Task:
Please quote the forum thread on choosing a rotary tiller below in full, word for word.

Text provided:
◇ ◇ ◇ ◇
# 5' Rotary Tiller - Brand Question



## idigbeets (Sep 3, 2011)

I'm in the market for a 3pt tiller..... 38hp tractor to pull it. 

I've narrowed it down to:

Howse $1475
King Kutter (Countyline @ tractor supply) $1800
Taylor Way $1850

Does anyone have experience with any of these? I'm mainly using them to break new ground for pastures or vegetable crops. It will see a good deal of use each year. 

I like the Howse because it has a reversible drive line, and is the heaviest of the bunch. I dislike how cheap it looks.. lots of bolts in the housing, and IIRC it only offsets by a little bit to the right. 

King Kutter.... well it's well known. I dislike the rebranding at TSC but am assured it's a King Kutter II all the way, right down to the owners manual and warranty. Can be offset

Taylor Way - I have little experience with but have talked to a few farmers who swear by them. I can't find any information on whether or not this one offsets (totally forgot to ask the guys I was talking to about it). I'll have to call the dealer this week to find out.
◇ ◇ ◇ ◇
(Collected data)

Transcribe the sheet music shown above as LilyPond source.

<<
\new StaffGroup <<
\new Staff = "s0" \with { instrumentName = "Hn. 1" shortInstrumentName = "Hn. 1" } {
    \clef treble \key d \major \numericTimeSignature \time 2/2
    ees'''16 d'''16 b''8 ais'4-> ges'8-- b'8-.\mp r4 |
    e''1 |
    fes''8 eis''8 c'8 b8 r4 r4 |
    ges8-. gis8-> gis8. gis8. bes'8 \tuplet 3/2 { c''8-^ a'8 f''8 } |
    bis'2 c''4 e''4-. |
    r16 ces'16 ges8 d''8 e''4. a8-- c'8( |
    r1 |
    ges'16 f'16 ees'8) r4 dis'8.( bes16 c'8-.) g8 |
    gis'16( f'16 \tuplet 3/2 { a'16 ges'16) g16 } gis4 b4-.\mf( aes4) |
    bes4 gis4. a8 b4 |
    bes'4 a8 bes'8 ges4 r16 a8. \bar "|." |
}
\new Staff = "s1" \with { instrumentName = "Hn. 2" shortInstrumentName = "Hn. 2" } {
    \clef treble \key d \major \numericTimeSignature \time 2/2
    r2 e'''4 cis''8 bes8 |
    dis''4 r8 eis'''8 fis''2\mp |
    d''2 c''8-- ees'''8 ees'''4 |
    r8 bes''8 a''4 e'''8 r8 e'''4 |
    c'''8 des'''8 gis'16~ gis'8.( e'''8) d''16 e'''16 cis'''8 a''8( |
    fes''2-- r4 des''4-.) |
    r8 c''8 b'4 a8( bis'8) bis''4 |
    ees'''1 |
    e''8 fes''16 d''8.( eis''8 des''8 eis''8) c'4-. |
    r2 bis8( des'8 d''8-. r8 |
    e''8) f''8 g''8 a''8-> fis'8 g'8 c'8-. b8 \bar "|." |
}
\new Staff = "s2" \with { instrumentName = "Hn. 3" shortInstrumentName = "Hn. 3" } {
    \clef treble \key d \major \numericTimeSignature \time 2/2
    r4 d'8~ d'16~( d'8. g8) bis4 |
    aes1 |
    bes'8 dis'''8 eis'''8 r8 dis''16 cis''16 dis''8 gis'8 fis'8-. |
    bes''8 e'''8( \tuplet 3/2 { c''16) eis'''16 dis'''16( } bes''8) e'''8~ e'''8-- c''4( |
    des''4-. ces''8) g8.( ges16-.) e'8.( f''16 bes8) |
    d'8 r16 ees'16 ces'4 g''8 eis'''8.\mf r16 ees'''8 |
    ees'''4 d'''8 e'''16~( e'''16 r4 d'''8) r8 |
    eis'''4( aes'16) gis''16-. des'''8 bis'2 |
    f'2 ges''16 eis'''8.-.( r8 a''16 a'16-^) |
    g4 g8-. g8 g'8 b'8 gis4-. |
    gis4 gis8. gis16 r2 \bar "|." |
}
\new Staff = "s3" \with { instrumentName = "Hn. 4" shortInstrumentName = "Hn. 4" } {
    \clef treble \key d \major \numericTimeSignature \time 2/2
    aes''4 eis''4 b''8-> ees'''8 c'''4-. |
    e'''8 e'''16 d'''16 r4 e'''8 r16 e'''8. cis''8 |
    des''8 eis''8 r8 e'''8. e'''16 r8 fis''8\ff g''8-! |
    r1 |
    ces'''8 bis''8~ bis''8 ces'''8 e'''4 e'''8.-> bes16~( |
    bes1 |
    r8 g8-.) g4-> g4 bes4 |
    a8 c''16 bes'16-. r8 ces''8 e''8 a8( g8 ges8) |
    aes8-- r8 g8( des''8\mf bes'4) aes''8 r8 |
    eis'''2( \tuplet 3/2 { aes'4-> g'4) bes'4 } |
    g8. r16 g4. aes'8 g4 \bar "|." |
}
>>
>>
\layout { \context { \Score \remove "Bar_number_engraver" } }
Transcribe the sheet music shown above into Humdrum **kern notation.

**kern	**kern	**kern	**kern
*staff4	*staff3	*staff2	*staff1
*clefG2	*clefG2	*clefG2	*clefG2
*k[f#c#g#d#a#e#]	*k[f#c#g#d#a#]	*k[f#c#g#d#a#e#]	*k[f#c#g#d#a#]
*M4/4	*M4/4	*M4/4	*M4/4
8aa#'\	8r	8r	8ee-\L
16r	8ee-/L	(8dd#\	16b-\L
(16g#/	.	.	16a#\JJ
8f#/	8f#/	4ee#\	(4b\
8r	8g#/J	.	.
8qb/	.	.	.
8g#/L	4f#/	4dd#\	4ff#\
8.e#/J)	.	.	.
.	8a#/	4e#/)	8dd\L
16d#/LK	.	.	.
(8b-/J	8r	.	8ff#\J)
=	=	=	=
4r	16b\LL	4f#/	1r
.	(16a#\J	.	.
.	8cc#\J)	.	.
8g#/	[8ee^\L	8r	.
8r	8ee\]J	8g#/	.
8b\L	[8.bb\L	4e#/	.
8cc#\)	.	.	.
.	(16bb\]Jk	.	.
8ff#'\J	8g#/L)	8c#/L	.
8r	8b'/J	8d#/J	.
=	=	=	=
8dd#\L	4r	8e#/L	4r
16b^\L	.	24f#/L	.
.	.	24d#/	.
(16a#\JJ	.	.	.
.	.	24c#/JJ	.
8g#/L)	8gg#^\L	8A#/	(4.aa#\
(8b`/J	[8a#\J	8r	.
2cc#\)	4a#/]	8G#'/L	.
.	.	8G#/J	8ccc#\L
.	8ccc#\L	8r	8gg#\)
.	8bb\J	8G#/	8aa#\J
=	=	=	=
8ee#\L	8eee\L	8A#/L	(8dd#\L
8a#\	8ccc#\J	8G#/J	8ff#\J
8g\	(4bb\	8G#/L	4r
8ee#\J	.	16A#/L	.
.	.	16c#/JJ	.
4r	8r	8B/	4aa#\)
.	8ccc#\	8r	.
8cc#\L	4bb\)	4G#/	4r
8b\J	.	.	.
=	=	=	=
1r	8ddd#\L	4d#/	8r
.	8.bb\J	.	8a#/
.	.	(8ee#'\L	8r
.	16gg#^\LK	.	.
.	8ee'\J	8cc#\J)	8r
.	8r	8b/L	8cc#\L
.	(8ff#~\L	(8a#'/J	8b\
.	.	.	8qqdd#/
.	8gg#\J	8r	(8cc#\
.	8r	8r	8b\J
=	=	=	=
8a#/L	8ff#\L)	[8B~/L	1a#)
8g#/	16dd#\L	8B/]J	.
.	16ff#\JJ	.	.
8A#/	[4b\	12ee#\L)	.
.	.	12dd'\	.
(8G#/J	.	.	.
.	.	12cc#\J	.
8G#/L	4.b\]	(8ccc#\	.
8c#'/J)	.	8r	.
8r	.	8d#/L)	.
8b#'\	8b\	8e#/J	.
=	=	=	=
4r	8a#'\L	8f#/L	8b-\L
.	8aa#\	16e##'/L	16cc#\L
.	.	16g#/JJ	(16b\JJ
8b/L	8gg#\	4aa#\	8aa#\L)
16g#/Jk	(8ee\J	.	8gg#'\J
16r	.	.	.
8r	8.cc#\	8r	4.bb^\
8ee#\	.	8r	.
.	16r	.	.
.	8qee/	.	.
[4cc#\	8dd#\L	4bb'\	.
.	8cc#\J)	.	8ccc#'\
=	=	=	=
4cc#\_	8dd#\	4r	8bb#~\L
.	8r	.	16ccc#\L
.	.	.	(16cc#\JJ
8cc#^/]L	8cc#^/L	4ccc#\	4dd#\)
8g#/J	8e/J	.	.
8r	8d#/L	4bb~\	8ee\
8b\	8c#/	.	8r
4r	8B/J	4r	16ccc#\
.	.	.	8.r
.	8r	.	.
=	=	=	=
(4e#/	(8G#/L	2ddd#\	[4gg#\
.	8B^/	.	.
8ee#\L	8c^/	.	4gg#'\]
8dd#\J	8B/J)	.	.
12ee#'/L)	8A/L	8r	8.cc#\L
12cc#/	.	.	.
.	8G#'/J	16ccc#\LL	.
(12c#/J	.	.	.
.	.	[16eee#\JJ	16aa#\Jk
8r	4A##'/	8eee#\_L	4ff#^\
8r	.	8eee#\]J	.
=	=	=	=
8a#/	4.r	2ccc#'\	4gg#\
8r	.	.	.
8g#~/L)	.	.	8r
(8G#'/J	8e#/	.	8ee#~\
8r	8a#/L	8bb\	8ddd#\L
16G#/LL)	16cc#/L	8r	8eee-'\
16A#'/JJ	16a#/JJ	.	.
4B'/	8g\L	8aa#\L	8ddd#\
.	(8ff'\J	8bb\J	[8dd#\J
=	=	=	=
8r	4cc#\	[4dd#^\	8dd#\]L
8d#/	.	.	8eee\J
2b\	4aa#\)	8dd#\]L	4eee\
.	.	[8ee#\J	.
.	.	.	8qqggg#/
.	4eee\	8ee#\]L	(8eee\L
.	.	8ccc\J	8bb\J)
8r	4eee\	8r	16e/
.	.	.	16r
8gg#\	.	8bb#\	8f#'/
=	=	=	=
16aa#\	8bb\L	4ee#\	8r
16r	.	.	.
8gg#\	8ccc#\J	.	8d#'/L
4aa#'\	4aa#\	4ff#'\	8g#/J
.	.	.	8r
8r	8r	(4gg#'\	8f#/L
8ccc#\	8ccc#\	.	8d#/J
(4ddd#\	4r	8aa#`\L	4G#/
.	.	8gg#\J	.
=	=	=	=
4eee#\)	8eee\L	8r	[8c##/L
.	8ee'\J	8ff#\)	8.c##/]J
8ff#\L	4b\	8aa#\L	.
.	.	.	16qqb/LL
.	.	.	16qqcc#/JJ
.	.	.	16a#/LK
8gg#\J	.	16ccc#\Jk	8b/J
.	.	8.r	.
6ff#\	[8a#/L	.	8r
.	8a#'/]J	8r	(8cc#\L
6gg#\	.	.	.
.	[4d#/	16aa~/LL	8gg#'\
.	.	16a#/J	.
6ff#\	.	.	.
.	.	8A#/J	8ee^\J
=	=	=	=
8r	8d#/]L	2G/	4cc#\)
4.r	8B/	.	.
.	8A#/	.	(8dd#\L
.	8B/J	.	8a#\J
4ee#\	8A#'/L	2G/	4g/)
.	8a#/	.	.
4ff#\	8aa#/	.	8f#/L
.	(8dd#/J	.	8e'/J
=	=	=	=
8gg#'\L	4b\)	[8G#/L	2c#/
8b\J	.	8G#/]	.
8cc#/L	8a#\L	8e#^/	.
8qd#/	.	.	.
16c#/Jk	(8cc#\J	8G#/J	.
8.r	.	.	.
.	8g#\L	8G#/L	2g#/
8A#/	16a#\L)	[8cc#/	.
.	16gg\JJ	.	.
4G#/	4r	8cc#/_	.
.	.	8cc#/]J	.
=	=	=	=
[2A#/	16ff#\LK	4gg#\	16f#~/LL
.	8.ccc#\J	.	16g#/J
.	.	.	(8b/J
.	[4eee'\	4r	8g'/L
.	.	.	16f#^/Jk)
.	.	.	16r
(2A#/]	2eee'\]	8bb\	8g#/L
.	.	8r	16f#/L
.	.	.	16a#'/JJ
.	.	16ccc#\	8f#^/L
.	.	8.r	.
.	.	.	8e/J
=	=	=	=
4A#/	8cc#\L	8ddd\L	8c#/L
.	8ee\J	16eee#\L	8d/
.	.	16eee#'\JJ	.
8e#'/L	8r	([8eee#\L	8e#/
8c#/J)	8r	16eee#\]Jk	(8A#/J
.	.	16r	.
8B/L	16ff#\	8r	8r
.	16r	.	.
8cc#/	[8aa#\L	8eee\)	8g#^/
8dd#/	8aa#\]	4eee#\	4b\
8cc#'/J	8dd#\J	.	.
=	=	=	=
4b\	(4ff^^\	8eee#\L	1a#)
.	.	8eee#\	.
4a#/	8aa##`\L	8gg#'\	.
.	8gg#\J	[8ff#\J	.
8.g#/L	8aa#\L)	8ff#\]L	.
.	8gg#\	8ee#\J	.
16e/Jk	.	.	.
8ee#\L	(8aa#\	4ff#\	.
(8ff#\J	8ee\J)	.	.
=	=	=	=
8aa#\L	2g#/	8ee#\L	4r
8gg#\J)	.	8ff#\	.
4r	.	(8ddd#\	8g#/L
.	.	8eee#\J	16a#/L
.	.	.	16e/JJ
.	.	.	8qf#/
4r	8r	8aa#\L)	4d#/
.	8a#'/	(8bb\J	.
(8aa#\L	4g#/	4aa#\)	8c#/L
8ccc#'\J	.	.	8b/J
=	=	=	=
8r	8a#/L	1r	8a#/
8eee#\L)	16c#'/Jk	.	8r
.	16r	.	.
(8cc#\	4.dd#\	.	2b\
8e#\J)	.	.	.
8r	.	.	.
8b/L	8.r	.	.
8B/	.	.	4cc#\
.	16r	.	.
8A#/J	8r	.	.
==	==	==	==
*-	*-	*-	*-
◇ ◇ ◇ ◇
The solution:
# 5' Rotary Tiller - Brand Question



## idigbeets (Sep 3, 2011)

I'm in the market for a 3pt tiller..... 38hp tractor to pull it. 

I've narrowed it down to:

Howse $1475
King Kutter (Countyline @ tractor supply) $1800
Taylor Way $1850

Does anyone have experience with any of these? I'm mainly using them to break new ground for pastures or vegetable crops. It will see a good deal of use each year. 

I like the Howse because it has a reversible drive line, and is the heaviest of the bunch. I dislike how cheap it looks.. lots of bolts in the housing, and IIRC it only offsets by a little bit to the right. 

King Kutter.... well it's well known. I dislike the rebranding at TSC but am assured it's a King Kutter II all the way, right down to the owners manual and warranty. Can be offset

Taylor Way - I have little experience with but have talked to a few farmers who swear by them. I can't find any information on whether or not this one offsets (totally forgot to ask the guys I was talking to about it). I'll have to call the dealer this week to find out.